**WHAT IS ASKED**
Write out the lines from the line with "Document page, 1241x1754 pixels." to the line with "For every layout", copying each one word for word.

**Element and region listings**
§ §
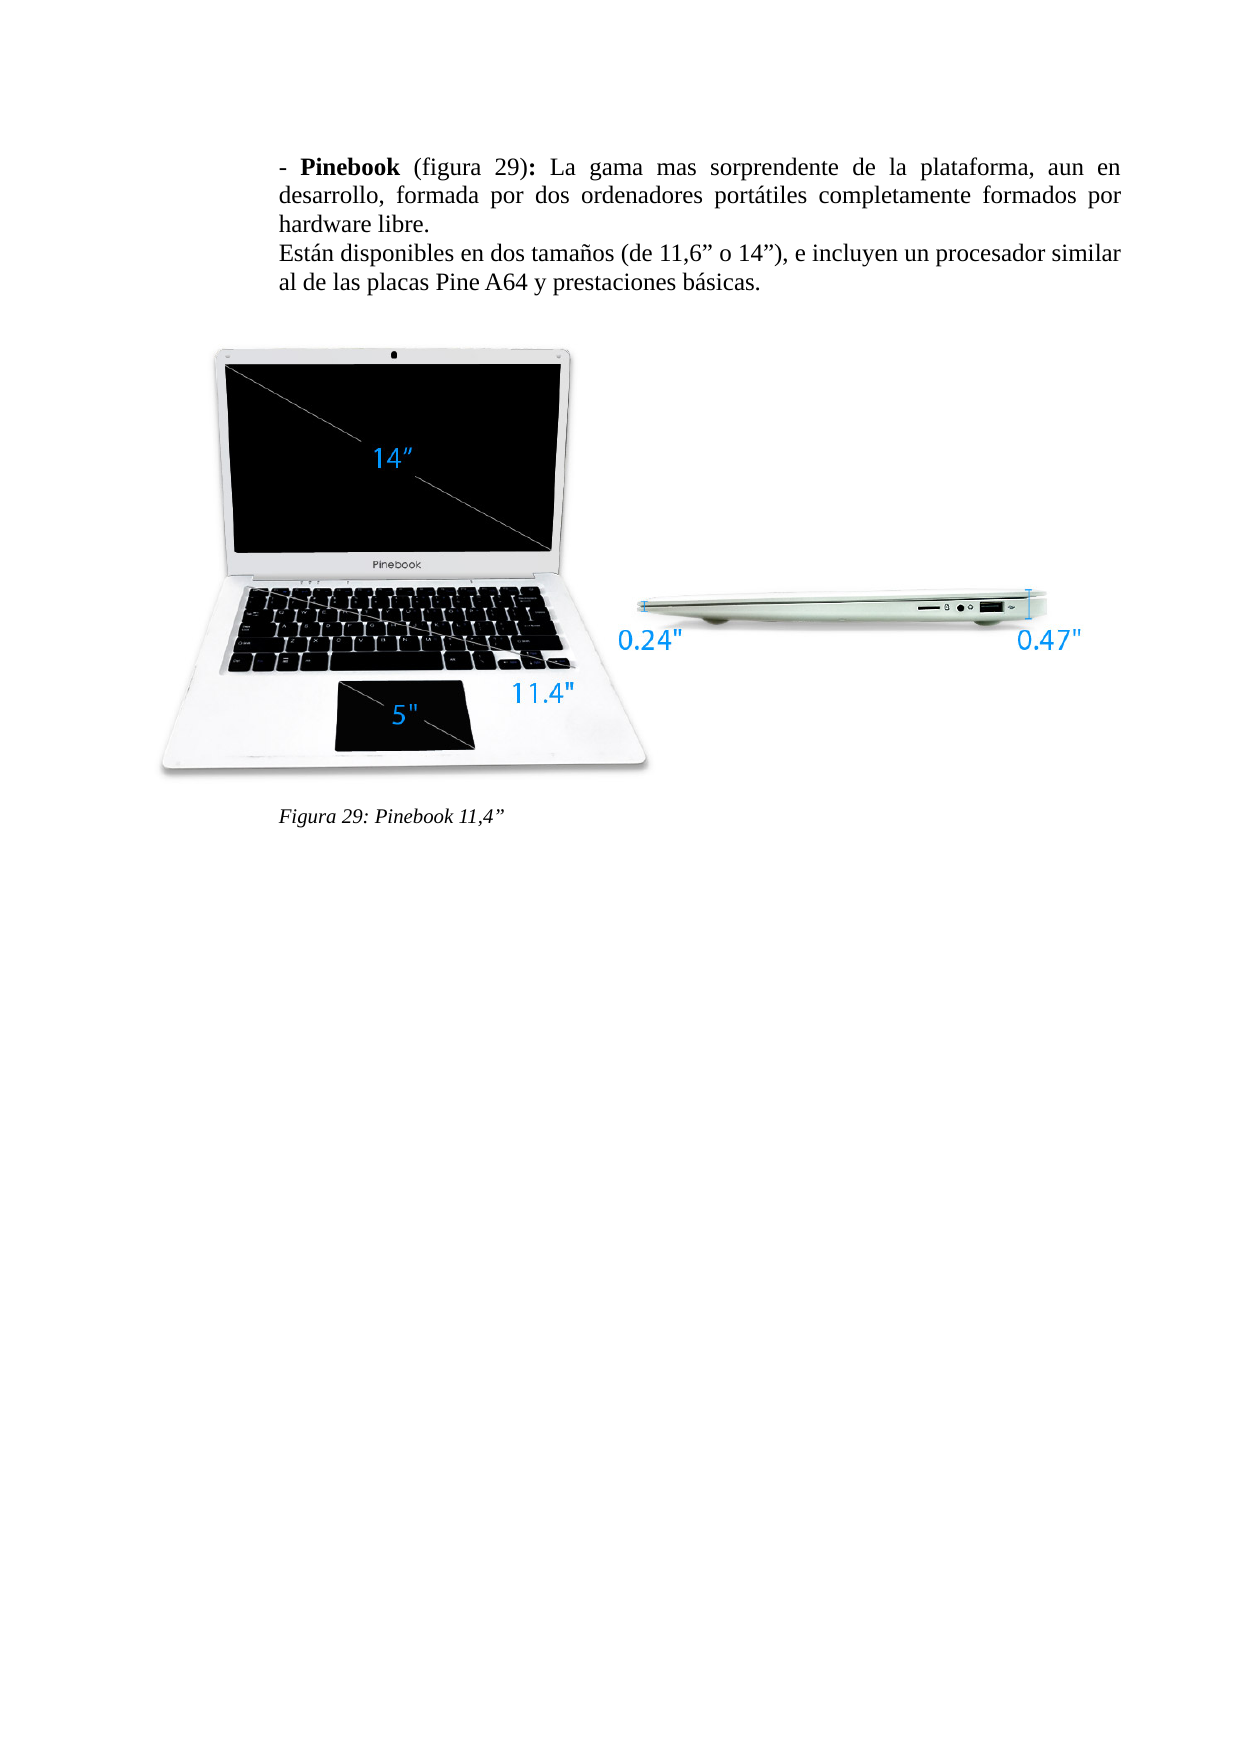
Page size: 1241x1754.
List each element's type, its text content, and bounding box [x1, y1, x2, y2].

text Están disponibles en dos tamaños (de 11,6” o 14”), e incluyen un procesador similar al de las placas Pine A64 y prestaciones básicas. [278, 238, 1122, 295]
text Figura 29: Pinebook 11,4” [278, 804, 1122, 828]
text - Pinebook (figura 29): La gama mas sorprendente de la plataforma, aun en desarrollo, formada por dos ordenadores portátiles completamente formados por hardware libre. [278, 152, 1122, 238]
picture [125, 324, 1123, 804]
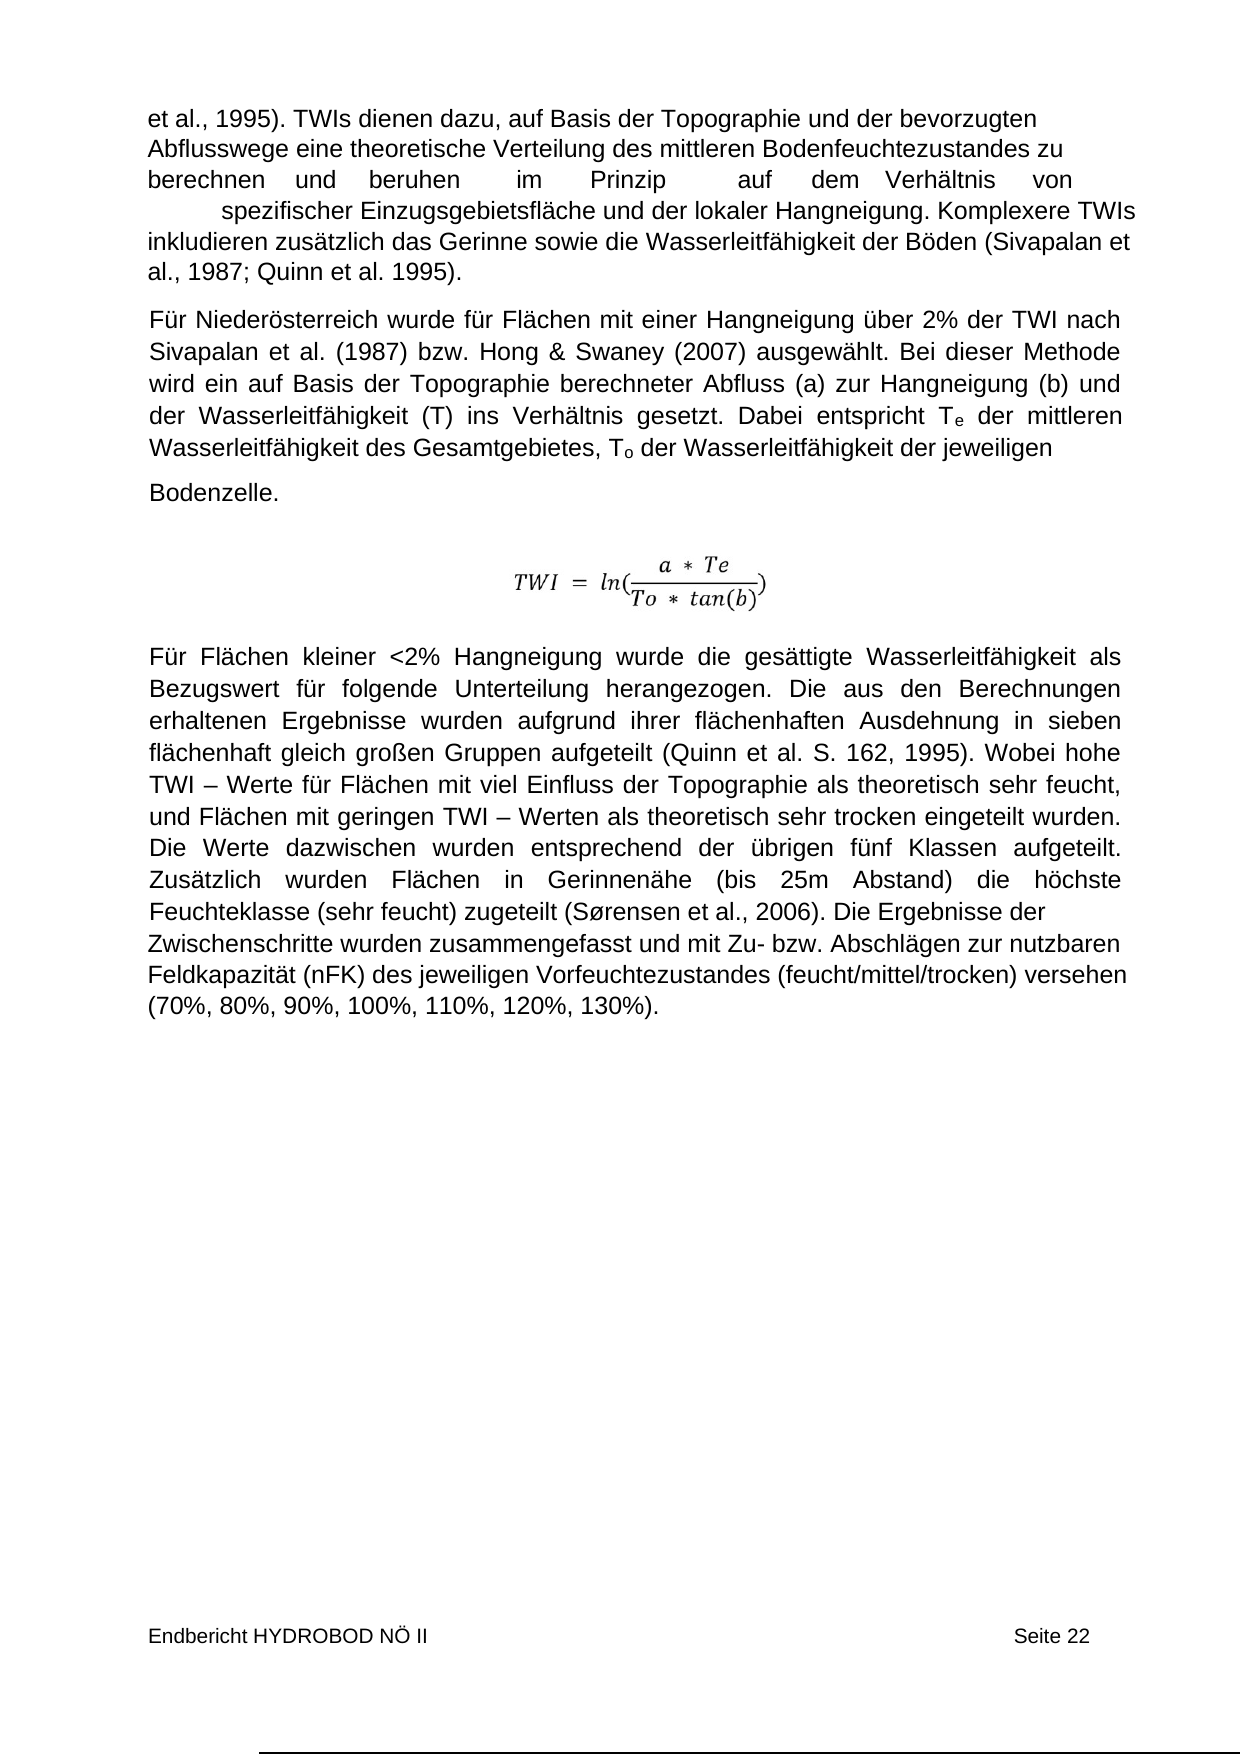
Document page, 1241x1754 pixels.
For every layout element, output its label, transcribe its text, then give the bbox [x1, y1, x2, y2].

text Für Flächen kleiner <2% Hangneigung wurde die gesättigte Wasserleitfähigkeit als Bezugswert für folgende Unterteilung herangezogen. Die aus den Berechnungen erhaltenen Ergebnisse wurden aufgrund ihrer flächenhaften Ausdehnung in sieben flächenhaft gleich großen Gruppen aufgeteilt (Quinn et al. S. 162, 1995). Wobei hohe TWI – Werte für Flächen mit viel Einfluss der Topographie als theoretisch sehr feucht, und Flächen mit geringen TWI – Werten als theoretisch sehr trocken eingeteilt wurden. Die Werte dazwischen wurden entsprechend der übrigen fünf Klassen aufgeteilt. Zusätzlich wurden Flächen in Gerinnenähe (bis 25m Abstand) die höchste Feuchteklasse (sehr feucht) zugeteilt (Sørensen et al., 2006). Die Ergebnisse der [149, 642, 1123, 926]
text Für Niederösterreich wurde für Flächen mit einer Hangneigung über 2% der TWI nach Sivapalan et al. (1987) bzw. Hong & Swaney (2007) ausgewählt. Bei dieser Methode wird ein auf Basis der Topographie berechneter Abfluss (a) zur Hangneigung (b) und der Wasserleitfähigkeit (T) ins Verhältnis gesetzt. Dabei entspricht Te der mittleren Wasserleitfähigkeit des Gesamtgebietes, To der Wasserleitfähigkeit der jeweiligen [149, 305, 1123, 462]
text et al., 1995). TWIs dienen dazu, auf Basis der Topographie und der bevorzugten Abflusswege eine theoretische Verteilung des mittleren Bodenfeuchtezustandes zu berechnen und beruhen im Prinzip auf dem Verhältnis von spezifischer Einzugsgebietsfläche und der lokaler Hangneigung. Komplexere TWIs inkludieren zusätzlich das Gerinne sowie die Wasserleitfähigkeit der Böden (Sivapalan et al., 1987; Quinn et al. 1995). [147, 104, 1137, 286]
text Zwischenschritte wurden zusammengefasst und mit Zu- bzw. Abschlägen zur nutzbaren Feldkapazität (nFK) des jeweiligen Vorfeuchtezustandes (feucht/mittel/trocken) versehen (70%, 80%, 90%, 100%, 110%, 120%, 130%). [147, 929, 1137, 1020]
§ §
**RESULT**
Document page, 1241x1754 pixels.
For every layout element, output its label, transcribe its text, then give the bbox [x1, y1, x2, y2].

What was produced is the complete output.